---------- DATA EXCERPT

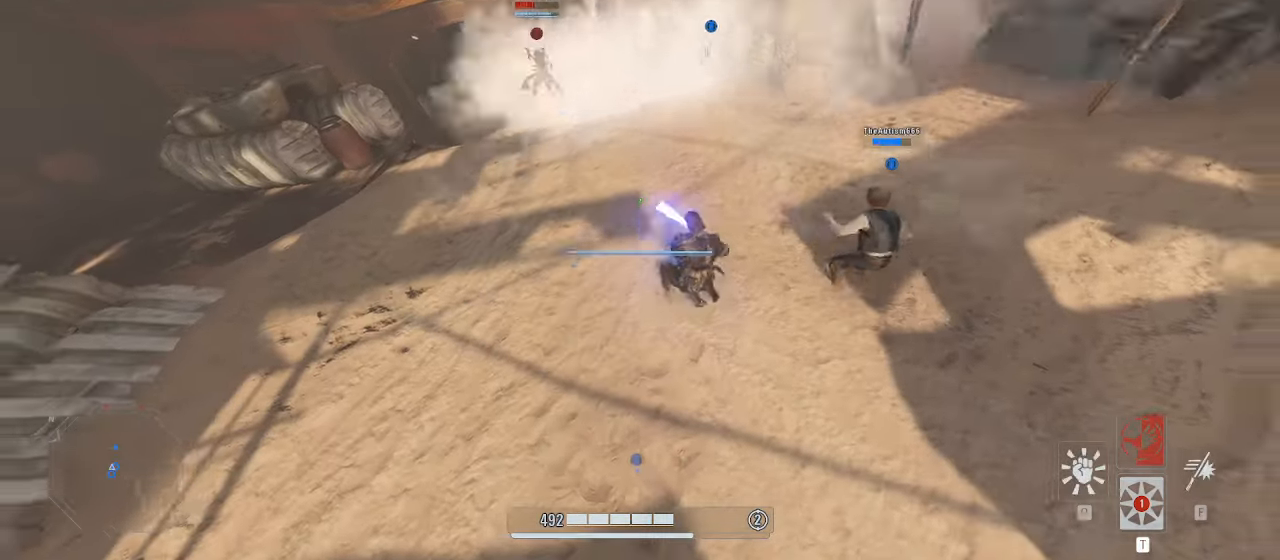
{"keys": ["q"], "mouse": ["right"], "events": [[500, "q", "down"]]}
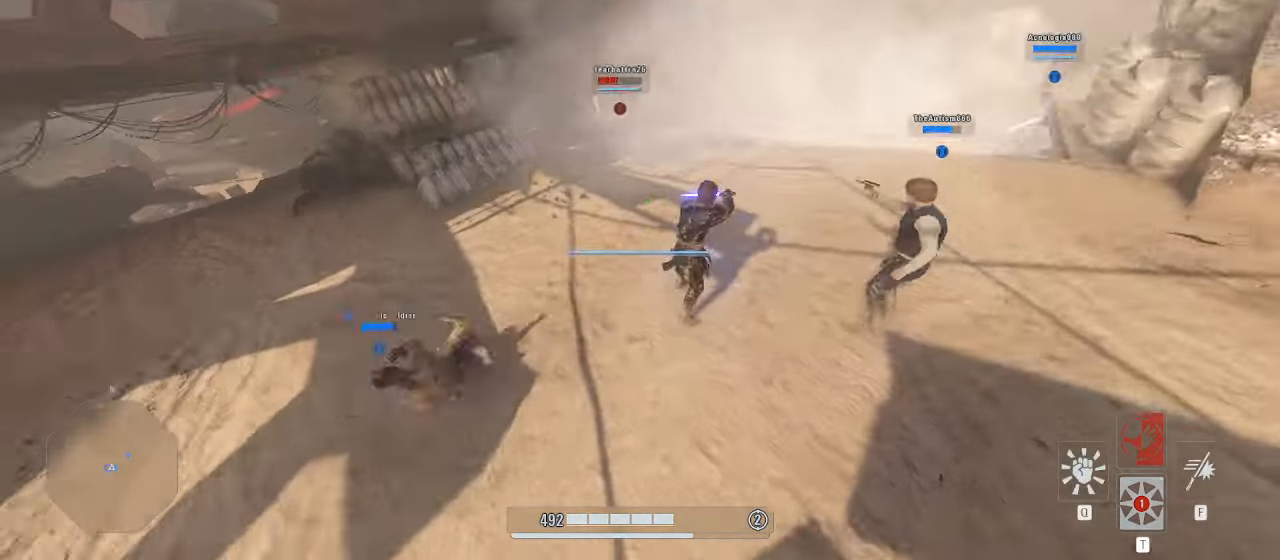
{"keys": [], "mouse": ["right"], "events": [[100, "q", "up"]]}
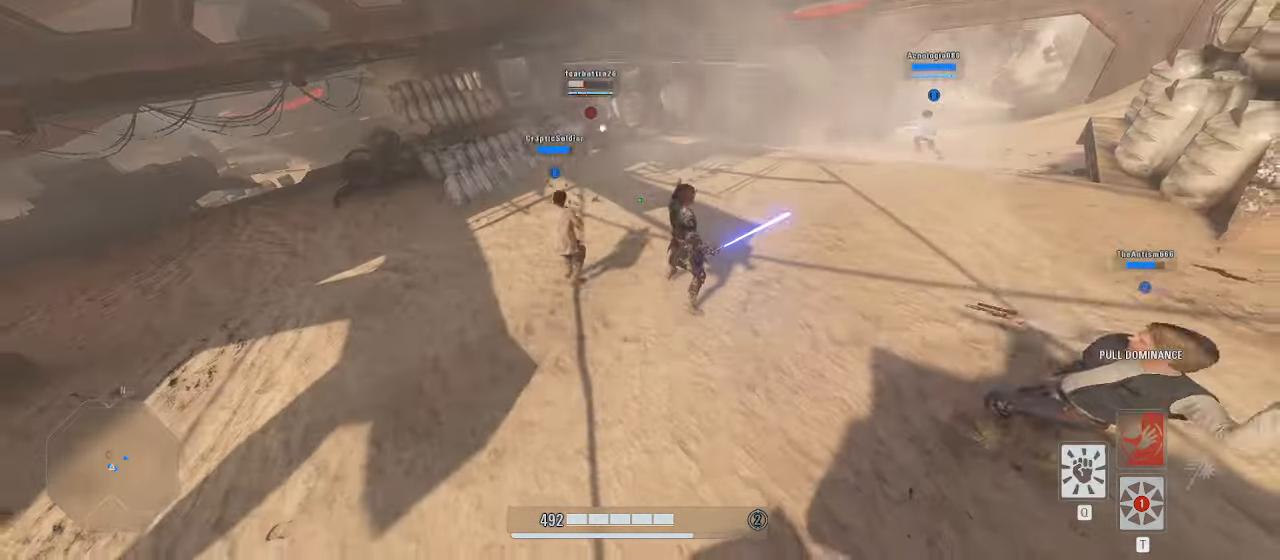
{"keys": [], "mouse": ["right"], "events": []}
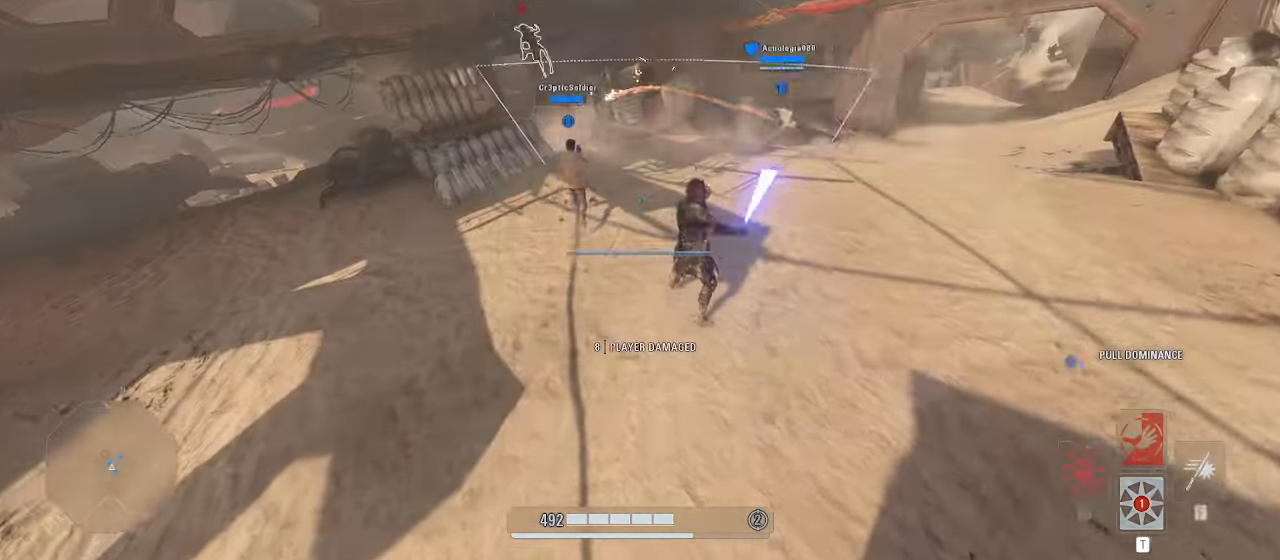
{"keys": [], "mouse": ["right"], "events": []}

--------------------

### YOUR TASK
Across the whole listing, reproduce each line verbatim and exclude every picture.

### TASK RESULT
{"keys": ["q"], "mouse": ["right"], "events": [[500, "q", "down"]]}
{"keys": [], "mouse": ["right"], "events": [[100, "q", "up"]]}
{"keys": [], "mouse": ["right"], "events": []}
{"keys": [], "mouse": ["right"], "events": []}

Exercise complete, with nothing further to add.